Their study of the apps, which all originated in the United States, the United Kingdom, the European Union, Southeast Asia, and India, suggests that nearly 75% of high severity threats could have been mitigated using in-app protection.

“Encryption is important, but it has to be implemented in a way where it’s not easy to decrypt it,” Prateek said, lamenting that many service providers are knowingly compromising security for reasons such as launching the app in a shorter time frame or making it run faster.

Citing a Verizon survey, the Intertrust report highlights that a large number of organizations compromise mobile security to meet a deadline or productivity target.

Additional layers of security

Prateek acknowledges that there will always be a level of compromise and that there is no such thing as a “100% secure” app because new security issues arise every day. However, he says additional layers of security can be built to mitigate vulnerabilities and risk.

“One of the main steps to take is to follow a DevSecOps framework so that security is part of the development lifecycle,” he said, referring to a set of practices that automates the integration of security at every phase of the software development—from initial design through integration, testing, deployment, and software delivery.

Emphasizing that security cannot be an afterthought, Prateek added that every app needs to develop some kind of “self-defense capability”.

Prateek Panda, head of product marketing and growth at Intertrust (Image source: LinkedIn)

Using a COVID-19 analogy, he said, “It was a virus that nobody knew anything about. But although we don’t have the exact medicine for it yet, we might become more resistant to it if we strengthen our immune system. The same is true for these apps. There’s a lot of unknown security issues out there, and the best way to prevent damage is to adopt in-app protection solutions.”

According to the 2021 State of Mobile Finance App Security Report, both iOS and Android rank in the top ten most vulnerable operating systems for total number of distinct vulnerabilities.

“In our testing, Android apps had far more issues than iOS apps. On a per app basis, nearly every Android finance app (97.5%) had more than five security flaws compared to around 30% of iOS apps. When looking at severity level, however, the gap narrows.
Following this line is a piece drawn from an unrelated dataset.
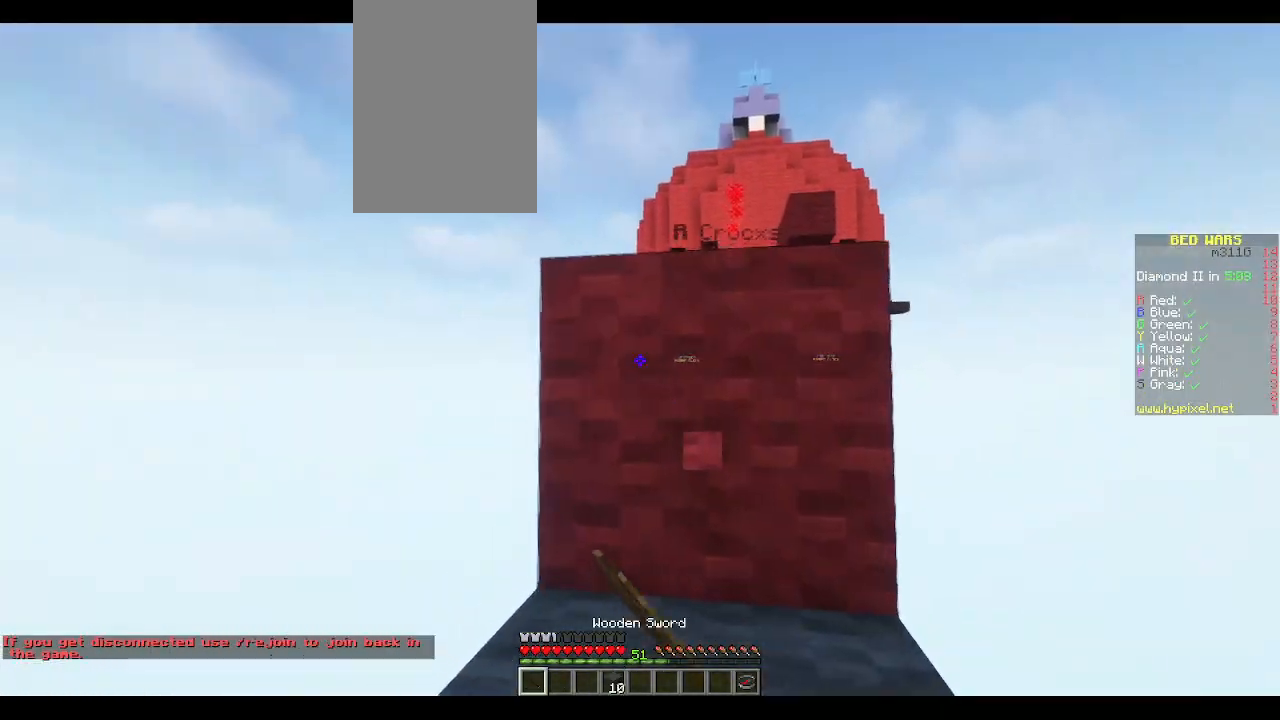
{"keys": ["space", "w"], "mouse": [], "events": [[33, "space", "down"], [133, "space", "up"], [483, "space", "down"]]}
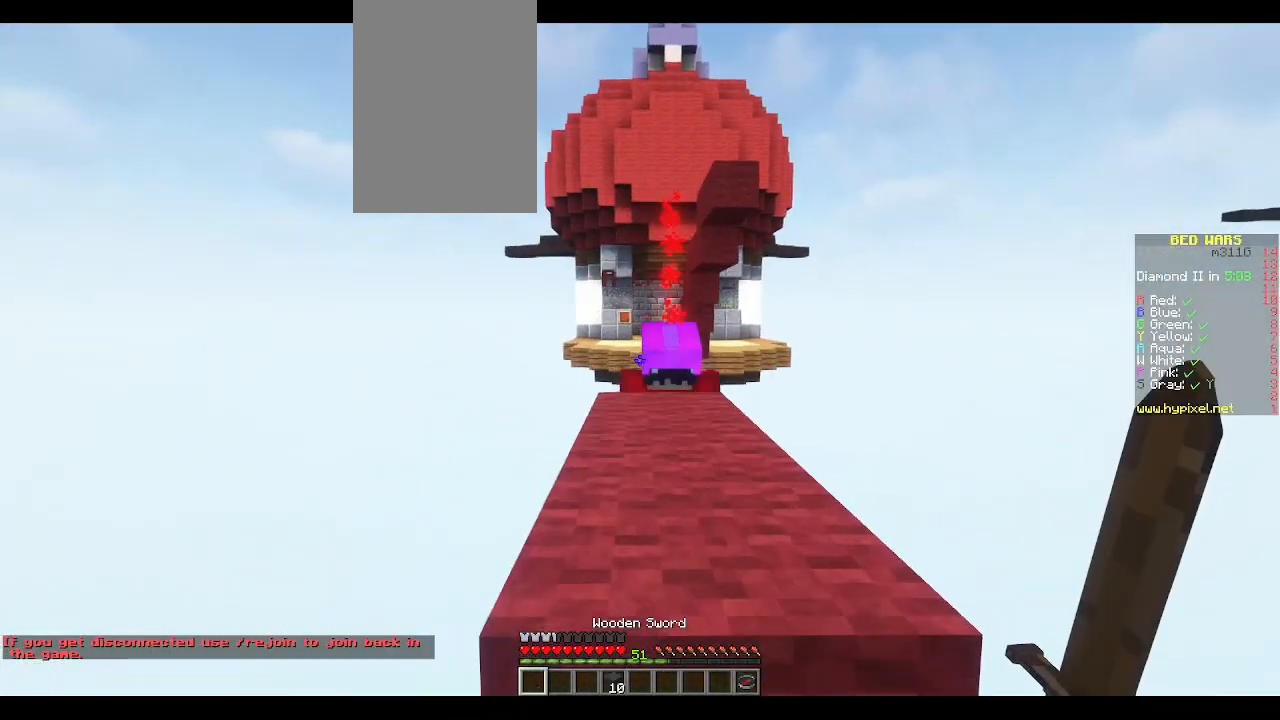
{"keys": ["w"], "mouse": ["left"], "events": [[67, "space", "up"], [300, "mouse_left", "down"], [433, "mouse_left", "up"], [483, "mouse_left", "down"]]}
Approximately 84% of Android finance apps contained at least one critical or high severity vulnerability versus 70% of iOS apps,” Intertrust wrote.

Government regulations, users

Prateek maintains that government regulations can play an important role in making apps more secure. “They’re not enough but are a good starting point.”

The company’s analysis showed that UK finance apps contained far fewer security issues than apps from other regions—only 7% had more than 10 vulnerabilities compared to 38% of apps in India and Southeast Asia, 29% of apps from the EU, and 19% of U.S. finance apps.

The head of product marketing and growth at Intertrust attributes that partially to strict financial services security and data privacy regulations in the country, which pushes app developers and organizations to take app defense more seriously.

Prateek added that users are an indispensable part of the equation and should help protect their privacy by taking measures as simple as downloading applications only from official app stores, refusing to send sensitive information through text message or similar channels, and reporting suspicious activities.

“I also believe we, as members of society, should be more proactive about what’s happening and demand more privacy and security from our banks and other service providers. If consumers are more vocal about this issue, businesses will feel pressured to take it more seriously,” he said.

Disclaimer: This article mentions a client of an Espacio portfolio company.